> **Aim of the task**
Set down, character for character, everything in the records below from the line holding "31: (22, 19)" down to the line holding "111: (74, 35)", and no other line.

> **Exercise input**
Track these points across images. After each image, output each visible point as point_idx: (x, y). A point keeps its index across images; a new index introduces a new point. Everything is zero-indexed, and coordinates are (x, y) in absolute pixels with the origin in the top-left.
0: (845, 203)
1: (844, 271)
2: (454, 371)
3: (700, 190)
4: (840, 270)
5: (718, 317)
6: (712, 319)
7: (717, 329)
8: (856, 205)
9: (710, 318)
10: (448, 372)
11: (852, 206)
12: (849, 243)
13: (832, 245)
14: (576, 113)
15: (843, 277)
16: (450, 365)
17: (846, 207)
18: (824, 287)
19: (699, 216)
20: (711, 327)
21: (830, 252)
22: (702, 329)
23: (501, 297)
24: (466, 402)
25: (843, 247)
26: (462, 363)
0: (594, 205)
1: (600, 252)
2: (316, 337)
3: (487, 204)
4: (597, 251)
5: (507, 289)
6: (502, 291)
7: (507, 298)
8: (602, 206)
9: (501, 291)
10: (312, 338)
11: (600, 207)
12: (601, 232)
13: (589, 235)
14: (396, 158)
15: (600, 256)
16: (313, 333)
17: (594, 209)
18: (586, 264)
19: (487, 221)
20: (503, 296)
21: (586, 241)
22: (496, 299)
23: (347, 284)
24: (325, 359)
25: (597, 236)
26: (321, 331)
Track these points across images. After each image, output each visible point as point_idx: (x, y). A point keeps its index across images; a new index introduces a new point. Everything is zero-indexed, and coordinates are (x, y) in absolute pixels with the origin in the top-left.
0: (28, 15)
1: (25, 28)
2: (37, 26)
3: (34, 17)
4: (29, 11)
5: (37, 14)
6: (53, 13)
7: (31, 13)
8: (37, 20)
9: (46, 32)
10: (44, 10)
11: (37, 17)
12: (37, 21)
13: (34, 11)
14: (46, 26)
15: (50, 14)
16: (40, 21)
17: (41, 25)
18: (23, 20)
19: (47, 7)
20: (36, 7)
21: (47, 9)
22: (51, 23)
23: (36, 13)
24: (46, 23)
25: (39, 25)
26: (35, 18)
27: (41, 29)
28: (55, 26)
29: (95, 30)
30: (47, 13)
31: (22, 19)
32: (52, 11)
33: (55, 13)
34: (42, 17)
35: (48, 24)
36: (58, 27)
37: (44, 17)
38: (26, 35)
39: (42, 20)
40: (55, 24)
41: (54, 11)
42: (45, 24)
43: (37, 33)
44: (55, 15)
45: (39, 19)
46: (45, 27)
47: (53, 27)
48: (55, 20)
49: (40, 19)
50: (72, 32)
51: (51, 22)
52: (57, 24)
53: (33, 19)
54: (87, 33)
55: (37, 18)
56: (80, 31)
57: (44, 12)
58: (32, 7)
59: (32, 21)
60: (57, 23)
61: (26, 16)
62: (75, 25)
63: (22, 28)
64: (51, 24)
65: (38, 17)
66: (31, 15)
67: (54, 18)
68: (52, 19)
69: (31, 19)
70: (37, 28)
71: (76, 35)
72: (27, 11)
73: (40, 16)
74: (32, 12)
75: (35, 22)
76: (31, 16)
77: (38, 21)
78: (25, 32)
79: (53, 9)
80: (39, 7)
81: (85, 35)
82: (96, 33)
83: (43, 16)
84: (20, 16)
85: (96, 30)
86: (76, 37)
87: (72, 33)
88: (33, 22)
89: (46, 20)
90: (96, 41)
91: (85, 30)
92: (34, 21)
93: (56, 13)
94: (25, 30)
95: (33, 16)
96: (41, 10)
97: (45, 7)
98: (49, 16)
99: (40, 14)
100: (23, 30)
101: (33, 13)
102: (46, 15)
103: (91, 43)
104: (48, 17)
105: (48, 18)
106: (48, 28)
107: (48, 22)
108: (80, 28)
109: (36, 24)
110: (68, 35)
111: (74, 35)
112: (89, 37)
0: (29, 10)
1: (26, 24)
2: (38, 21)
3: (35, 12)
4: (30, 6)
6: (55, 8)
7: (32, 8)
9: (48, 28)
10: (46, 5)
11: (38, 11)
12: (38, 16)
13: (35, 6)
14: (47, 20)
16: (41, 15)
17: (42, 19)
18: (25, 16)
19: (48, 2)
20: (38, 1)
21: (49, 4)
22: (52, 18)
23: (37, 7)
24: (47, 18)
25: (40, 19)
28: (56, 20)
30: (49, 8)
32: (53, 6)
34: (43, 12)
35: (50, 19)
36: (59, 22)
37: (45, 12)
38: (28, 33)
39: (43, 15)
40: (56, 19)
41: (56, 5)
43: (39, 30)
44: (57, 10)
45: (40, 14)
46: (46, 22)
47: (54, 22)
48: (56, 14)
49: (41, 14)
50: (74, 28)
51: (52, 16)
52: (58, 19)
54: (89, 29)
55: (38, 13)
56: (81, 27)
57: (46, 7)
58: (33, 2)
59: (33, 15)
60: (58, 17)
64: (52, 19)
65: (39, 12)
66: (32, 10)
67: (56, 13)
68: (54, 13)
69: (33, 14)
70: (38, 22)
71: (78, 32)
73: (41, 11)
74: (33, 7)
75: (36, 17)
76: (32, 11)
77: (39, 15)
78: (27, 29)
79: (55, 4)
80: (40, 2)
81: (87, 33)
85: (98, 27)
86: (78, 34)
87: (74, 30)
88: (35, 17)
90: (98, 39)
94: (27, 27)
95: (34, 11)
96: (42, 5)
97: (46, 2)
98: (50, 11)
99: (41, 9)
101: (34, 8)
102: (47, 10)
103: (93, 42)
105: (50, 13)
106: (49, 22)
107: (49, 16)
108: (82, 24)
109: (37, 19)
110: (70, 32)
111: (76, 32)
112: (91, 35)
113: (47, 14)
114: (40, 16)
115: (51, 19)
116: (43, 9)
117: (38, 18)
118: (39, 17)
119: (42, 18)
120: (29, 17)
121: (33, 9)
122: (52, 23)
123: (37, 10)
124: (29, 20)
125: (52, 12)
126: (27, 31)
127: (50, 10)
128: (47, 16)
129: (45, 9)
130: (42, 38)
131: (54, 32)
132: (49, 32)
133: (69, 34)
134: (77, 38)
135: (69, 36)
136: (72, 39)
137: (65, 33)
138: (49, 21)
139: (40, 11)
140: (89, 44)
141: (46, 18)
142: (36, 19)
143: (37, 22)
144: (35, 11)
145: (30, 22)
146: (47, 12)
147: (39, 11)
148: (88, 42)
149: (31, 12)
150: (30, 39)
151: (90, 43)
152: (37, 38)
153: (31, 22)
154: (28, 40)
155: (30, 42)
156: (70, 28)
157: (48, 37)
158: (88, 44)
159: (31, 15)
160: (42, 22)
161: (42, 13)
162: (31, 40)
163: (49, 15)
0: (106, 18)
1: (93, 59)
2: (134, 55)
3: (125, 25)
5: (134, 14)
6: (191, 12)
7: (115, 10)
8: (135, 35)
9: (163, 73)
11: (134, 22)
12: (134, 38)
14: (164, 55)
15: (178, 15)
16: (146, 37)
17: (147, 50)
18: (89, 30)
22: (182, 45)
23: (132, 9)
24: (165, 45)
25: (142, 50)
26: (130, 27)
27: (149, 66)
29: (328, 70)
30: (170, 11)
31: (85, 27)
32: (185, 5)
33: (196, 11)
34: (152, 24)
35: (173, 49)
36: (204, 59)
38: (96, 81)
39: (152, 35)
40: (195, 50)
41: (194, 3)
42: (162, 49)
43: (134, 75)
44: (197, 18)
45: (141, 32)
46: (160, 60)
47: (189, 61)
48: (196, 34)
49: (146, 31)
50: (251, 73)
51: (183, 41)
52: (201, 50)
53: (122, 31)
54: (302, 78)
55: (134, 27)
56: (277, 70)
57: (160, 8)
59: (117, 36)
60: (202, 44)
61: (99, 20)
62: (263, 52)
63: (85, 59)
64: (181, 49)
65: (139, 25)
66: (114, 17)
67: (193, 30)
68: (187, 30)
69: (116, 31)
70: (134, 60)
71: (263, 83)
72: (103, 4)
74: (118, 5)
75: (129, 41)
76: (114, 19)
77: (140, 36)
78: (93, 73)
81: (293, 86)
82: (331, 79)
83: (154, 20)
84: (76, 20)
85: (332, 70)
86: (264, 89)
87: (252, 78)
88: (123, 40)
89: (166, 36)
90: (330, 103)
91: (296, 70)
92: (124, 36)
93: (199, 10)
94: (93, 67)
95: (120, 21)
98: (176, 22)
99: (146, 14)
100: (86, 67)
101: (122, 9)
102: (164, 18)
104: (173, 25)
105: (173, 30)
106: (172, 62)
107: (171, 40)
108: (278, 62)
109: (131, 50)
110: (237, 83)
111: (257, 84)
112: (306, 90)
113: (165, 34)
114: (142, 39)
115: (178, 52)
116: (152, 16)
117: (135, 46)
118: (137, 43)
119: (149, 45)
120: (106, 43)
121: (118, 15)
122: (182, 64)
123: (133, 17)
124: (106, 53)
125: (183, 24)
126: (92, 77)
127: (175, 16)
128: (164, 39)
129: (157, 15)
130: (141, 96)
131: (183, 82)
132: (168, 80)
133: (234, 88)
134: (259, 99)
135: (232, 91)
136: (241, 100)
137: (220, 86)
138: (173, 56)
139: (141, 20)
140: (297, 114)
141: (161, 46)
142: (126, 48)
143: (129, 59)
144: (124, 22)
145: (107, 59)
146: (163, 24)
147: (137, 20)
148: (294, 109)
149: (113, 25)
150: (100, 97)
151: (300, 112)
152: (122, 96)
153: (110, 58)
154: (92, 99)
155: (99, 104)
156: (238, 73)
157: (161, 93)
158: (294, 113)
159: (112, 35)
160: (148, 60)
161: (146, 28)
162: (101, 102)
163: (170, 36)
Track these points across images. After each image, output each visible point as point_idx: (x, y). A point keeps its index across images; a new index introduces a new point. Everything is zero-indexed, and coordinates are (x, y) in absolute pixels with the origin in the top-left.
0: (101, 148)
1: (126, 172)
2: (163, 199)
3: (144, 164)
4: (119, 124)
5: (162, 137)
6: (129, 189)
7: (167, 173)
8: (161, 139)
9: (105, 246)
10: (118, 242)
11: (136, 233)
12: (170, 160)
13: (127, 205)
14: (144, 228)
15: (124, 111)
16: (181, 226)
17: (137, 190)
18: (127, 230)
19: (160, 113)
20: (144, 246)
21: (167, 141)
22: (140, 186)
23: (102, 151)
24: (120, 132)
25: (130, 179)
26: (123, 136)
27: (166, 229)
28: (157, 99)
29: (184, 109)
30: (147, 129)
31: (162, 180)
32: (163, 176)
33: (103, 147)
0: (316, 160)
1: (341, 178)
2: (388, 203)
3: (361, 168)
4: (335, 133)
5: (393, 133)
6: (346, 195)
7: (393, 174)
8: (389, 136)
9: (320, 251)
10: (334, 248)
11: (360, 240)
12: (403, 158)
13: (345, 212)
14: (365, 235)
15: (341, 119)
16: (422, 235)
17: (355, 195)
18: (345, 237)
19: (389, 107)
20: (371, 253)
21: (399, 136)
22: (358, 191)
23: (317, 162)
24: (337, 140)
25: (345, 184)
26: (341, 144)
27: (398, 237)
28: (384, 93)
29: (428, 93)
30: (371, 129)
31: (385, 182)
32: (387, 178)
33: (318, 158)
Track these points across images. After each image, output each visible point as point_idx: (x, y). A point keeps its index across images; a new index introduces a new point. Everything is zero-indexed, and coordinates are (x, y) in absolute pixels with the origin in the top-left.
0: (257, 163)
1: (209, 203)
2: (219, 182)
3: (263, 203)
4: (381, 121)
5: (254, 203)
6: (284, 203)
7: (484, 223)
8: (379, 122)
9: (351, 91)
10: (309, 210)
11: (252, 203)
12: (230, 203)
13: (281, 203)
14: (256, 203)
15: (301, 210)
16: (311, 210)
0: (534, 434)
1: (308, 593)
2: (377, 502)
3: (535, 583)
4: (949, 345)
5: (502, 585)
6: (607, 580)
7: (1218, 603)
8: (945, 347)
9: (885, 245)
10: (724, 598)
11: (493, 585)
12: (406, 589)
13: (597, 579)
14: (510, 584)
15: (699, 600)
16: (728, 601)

> **Result of this task**
31: (22, 19)
32: (52, 11)
33: (55, 13)
34: (42, 17)
35: (48, 24)
36: (58, 27)
37: (44, 17)
38: (26, 35)
39: (42, 20)
40: (55, 24)
41: (54, 11)
42: (45, 24)
43: (37, 33)
44: (55, 15)
45: (39, 19)
46: (45, 27)
47: (53, 27)
48: (55, 20)
49: (40, 19)
50: (72, 32)
51: (51, 22)
52: (57, 24)
53: (33, 19)
54: (87, 33)
55: (37, 18)
56: (80, 31)
57: (44, 12)
58: (32, 7)
59: (32, 21)
60: (57, 23)
61: (26, 16)
62: (75, 25)
63: (22, 28)
64: (51, 24)
65: (38, 17)
66: (31, 15)
67: (54, 18)
68: (52, 19)
69: (31, 19)
70: (37, 28)
71: (76, 35)
72: (27, 11)
73: (40, 16)
74: (32, 12)
75: (35, 22)
76: (31, 16)
77: (38, 21)
78: (25, 32)
79: (53, 9)
80: (39, 7)
81: (85, 35)
82: (96, 33)
83: (43, 16)
84: (20, 16)
85: (96, 30)
86: (76, 37)
87: (72, 33)
88: (33, 22)
89: (46, 20)
90: (96, 41)
91: (85, 30)
92: (34, 21)
93: (56, 13)
94: (25, 30)
95: (33, 16)
96: (41, 10)
97: (45, 7)
98: (49, 16)
99: (40, 14)
100: (23, 30)
101: (33, 13)
102: (46, 15)
103: (91, 43)
104: (48, 17)
105: (48, 18)
106: (48, 28)
107: (48, 22)
108: (80, 28)
109: (36, 24)
110: (68, 35)
111: (74, 35)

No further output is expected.